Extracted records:
————————
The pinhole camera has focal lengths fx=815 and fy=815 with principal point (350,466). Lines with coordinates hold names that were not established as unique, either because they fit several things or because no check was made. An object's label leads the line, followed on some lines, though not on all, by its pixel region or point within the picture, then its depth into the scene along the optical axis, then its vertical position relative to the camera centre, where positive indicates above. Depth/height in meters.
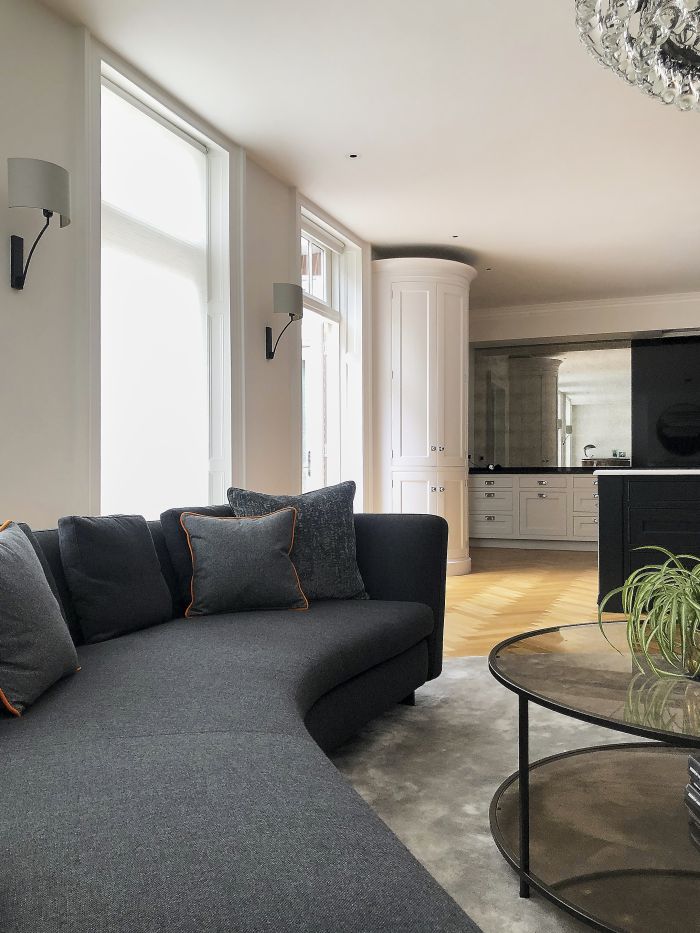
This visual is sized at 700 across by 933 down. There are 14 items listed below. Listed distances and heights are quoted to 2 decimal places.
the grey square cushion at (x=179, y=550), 2.81 -0.36
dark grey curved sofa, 0.92 -0.52
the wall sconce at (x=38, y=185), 2.78 +0.91
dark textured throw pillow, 3.01 -0.34
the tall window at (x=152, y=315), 3.67 +0.65
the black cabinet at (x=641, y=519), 4.87 -0.43
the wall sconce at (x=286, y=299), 4.70 +0.87
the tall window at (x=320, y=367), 5.83 +0.61
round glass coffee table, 1.54 -0.85
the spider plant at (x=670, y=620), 1.72 -0.37
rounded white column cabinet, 6.79 +0.53
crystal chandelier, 2.13 +1.12
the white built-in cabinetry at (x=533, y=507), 8.70 -0.65
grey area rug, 1.72 -0.97
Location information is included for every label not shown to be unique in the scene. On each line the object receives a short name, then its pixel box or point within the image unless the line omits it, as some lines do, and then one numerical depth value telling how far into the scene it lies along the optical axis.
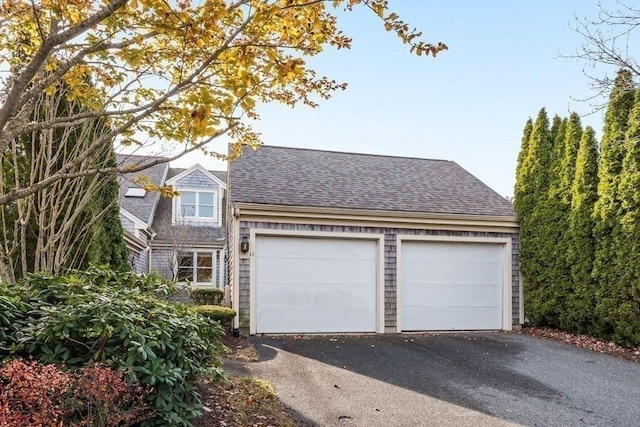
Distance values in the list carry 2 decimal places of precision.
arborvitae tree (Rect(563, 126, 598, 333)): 8.59
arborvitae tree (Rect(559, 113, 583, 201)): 9.14
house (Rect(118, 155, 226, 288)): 16.47
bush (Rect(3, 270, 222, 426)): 2.92
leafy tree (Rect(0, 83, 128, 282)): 5.70
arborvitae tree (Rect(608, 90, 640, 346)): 7.64
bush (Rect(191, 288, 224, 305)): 11.11
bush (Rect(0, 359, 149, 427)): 2.38
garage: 8.77
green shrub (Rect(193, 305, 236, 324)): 7.79
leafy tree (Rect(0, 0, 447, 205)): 2.91
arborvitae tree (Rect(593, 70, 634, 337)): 8.02
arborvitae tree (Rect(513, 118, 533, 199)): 10.31
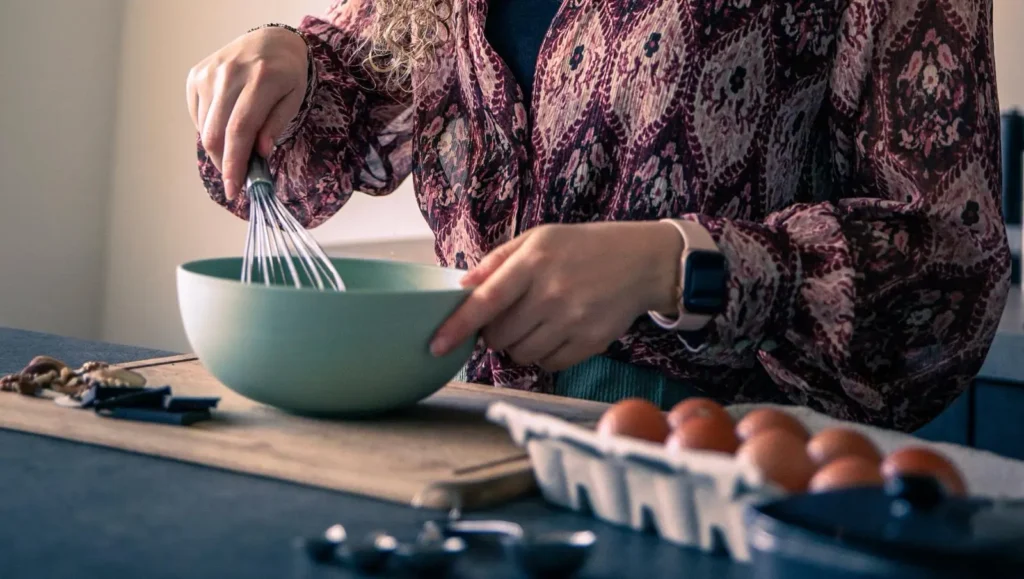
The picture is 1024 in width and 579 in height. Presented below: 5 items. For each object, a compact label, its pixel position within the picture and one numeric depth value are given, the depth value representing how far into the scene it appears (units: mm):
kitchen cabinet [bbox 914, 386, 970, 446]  1606
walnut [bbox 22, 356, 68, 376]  827
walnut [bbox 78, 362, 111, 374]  844
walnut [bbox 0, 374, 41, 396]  786
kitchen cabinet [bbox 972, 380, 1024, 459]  1557
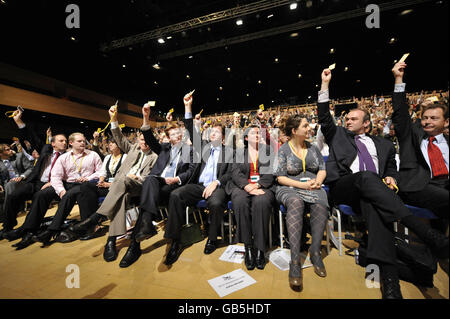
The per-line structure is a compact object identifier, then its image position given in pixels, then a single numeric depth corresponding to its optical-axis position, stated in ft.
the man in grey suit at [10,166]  11.10
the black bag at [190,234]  6.66
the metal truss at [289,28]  18.71
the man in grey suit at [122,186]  6.21
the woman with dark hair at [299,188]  4.97
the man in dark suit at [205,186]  6.01
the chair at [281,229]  5.79
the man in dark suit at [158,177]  5.81
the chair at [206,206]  6.56
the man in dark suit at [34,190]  7.38
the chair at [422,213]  4.60
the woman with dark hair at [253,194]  5.41
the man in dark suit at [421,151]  3.06
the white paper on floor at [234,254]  5.73
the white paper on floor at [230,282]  4.44
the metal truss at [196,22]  20.26
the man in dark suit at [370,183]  4.01
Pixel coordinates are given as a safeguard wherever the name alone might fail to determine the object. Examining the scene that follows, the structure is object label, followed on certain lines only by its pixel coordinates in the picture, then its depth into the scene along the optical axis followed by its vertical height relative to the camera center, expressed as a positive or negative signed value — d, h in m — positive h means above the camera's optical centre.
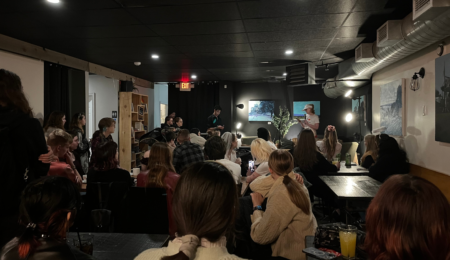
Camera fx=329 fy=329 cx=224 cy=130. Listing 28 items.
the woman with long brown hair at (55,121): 4.91 +0.07
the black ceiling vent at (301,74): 7.07 +1.14
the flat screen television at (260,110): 11.12 +0.54
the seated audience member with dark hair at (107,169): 3.02 -0.41
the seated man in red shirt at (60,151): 3.12 -0.25
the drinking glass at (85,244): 1.55 -0.56
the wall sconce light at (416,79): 4.47 +0.67
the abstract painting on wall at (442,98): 3.74 +0.33
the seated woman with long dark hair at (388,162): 4.44 -0.49
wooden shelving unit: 8.35 -0.16
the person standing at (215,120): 10.12 +0.19
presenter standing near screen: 8.70 +0.19
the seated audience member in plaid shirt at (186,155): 4.09 -0.36
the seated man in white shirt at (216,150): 3.96 -0.29
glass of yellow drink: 1.63 -0.58
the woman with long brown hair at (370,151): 5.18 -0.40
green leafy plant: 10.64 +0.13
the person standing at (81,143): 4.96 -0.27
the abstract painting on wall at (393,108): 5.18 +0.31
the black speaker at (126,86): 8.62 +1.05
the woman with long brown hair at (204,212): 1.05 -0.28
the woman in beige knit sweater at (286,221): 2.11 -0.62
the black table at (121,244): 1.69 -0.66
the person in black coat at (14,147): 1.82 -0.12
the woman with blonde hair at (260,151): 4.11 -0.31
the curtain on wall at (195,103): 11.25 +0.81
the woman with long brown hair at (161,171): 2.88 -0.41
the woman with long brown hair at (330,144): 5.77 -0.32
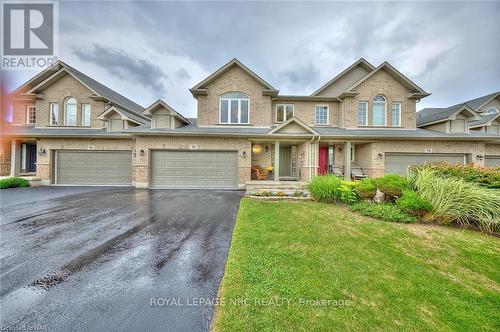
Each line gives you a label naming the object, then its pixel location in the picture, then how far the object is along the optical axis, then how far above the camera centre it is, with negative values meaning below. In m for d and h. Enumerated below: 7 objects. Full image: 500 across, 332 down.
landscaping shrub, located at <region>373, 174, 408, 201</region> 7.40 -0.73
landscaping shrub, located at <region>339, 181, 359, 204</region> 8.20 -1.16
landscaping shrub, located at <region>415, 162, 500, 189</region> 6.46 -0.21
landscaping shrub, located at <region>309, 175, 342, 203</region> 8.60 -1.01
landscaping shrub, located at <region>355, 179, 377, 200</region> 7.93 -0.95
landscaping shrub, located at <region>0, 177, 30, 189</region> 11.42 -1.05
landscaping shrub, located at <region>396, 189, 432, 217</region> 6.29 -1.24
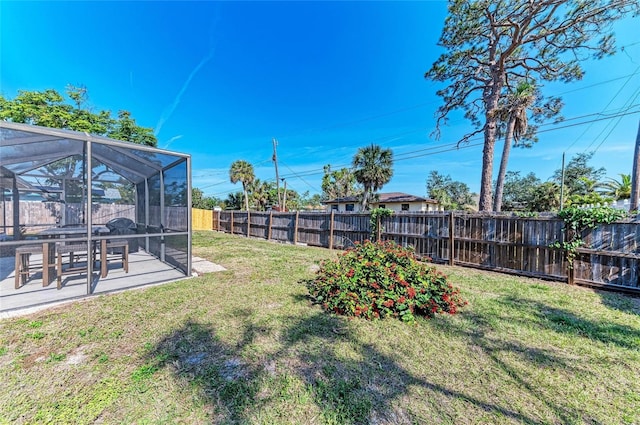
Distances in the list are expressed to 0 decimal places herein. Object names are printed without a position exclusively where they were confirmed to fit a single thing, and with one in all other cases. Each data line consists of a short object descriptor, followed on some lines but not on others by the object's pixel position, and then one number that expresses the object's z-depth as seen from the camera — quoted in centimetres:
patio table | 387
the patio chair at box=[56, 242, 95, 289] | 386
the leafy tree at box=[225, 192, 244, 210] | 2964
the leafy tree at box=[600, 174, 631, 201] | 1614
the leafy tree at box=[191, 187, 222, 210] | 3568
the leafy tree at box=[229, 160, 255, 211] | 2546
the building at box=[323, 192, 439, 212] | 2175
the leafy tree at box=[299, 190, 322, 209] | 4262
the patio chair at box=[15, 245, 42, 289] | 387
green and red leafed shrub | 315
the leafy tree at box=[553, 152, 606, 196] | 2423
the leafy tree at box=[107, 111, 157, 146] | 1202
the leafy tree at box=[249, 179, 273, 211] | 2797
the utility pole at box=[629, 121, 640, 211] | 521
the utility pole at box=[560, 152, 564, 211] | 1812
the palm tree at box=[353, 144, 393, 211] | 1852
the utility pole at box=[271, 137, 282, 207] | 1872
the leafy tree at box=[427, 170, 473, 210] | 3509
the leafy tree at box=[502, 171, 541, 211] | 2820
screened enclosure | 394
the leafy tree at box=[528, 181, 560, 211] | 2089
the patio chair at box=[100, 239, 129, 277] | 463
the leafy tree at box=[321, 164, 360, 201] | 3091
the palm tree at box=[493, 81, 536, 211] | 804
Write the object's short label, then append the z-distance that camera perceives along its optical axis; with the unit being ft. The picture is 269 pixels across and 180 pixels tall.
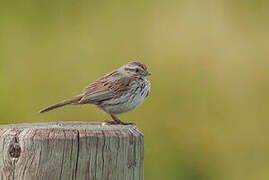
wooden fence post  23.39
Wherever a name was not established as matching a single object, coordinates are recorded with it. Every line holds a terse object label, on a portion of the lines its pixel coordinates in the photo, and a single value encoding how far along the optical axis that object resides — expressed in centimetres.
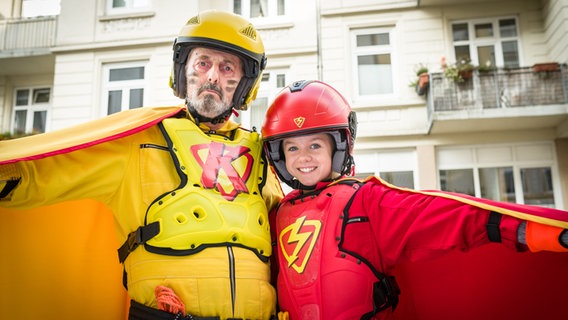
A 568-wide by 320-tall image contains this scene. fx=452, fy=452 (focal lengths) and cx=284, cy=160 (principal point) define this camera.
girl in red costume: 185
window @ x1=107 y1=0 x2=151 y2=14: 1028
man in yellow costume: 206
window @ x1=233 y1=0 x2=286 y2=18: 1006
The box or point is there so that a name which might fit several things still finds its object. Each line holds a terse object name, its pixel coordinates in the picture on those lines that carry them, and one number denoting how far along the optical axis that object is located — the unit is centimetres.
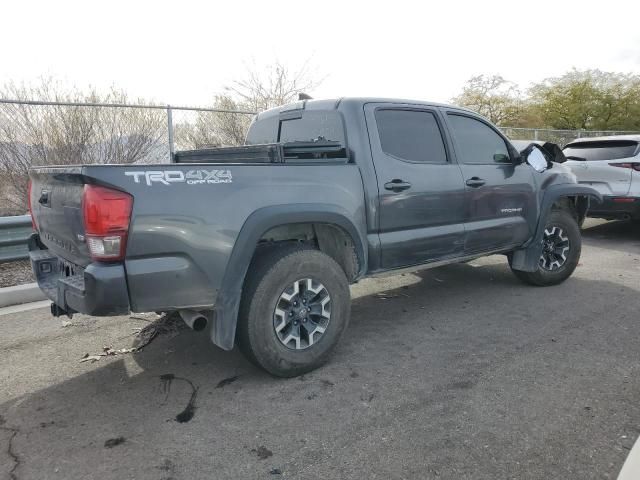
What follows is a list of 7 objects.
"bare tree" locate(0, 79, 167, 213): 713
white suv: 772
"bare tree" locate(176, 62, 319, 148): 873
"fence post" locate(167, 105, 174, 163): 817
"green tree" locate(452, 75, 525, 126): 3111
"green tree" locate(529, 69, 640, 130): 3206
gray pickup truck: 269
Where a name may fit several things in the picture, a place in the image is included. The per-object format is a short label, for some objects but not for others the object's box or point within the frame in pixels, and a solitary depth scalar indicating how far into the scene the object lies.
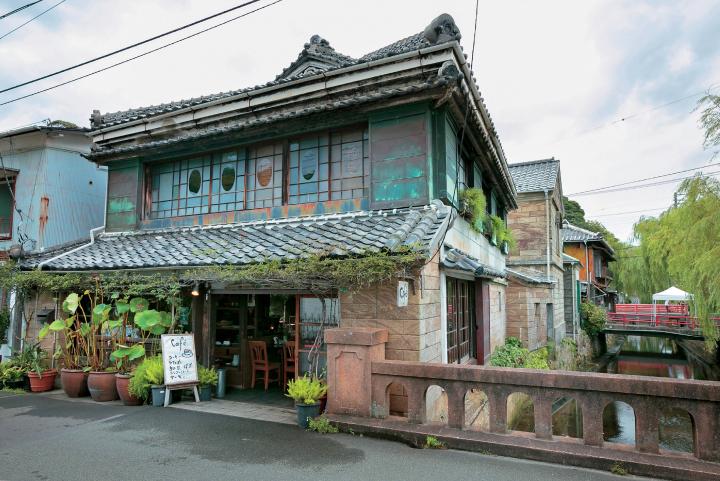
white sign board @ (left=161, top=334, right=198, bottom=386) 7.87
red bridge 24.36
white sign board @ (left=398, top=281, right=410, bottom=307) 6.40
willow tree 10.34
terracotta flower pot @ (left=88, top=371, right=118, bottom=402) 8.34
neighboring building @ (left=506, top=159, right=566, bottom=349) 18.56
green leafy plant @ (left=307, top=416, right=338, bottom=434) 6.18
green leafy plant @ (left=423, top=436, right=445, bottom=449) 5.59
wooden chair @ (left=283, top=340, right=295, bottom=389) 9.21
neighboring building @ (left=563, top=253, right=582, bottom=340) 23.78
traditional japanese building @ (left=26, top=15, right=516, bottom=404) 7.36
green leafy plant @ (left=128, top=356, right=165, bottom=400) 7.91
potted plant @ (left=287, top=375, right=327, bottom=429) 6.52
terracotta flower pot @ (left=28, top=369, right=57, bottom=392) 9.36
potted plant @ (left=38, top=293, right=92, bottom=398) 8.77
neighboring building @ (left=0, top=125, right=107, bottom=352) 13.08
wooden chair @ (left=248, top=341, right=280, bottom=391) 9.39
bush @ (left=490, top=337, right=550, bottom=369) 12.54
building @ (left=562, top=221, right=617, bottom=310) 29.53
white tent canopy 29.28
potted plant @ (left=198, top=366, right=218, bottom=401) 8.27
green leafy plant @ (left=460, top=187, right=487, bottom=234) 9.60
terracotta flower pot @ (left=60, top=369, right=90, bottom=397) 8.74
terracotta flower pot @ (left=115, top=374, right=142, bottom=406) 7.97
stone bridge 4.74
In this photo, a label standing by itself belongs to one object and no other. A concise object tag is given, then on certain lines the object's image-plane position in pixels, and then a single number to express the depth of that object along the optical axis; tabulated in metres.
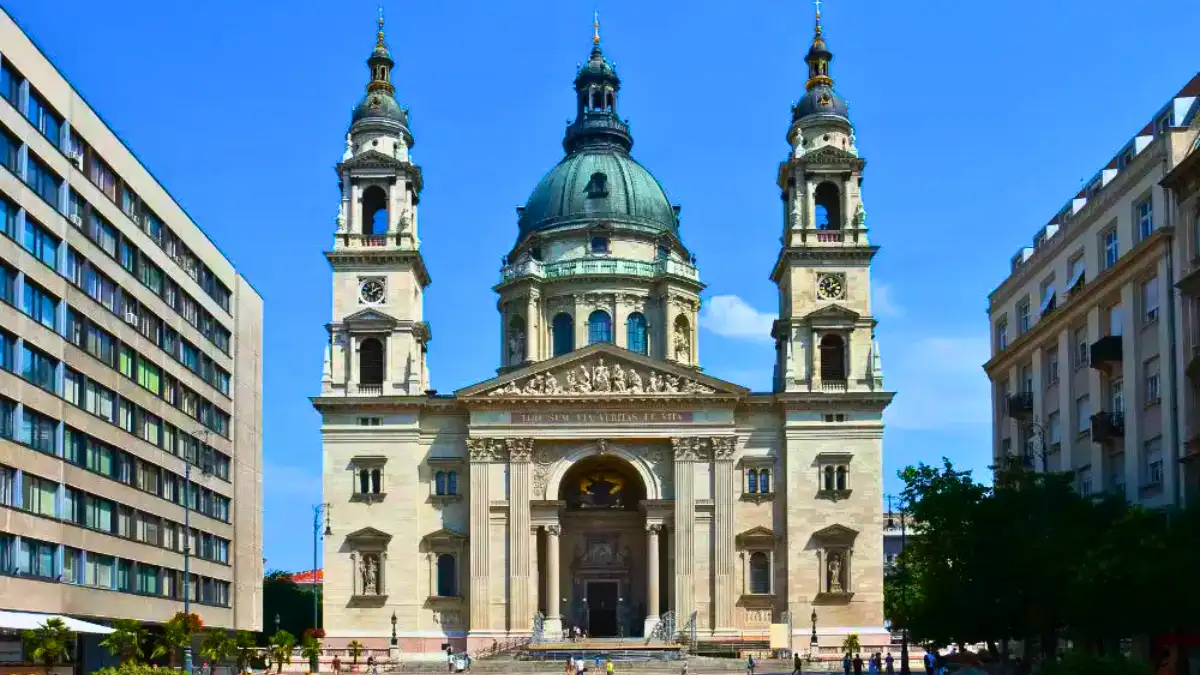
————————
__EXERCISE GOAL__. With the pictures removed from your copy, retype the lines above from the one that contains "167, 213): 713" through the one that contains "right=566, bottom=349) 18.56", exactly.

__EXERCISE RESULT__.
"bare tree" locate(0, 79, 167, 213): 713
white suv: 772
"bare tree" locate(176, 62, 319, 148): 873
"fence post" locate(167, 105, 174, 163): 817
"green tree" locate(452, 75, 525, 126): 3111
"green tree" locate(529, 69, 640, 130): 3206
gray pickup truck: 269
Where a name may fit several things in the picture, a place in the image is included. The per-object format is a short label, for some objects but not for others the object's box or point within the frame in pixels, and a solitary depth scalar indicating how far into the scene the object lies.
white sign board @ (left=161, top=334, right=198, bottom=386) 7.87
red bridge 24.36
white sign board @ (left=398, top=281, right=410, bottom=307) 6.40
willow tree 10.34
terracotta flower pot @ (left=88, top=371, right=118, bottom=402) 8.34
neighboring building @ (left=506, top=159, right=566, bottom=349) 18.56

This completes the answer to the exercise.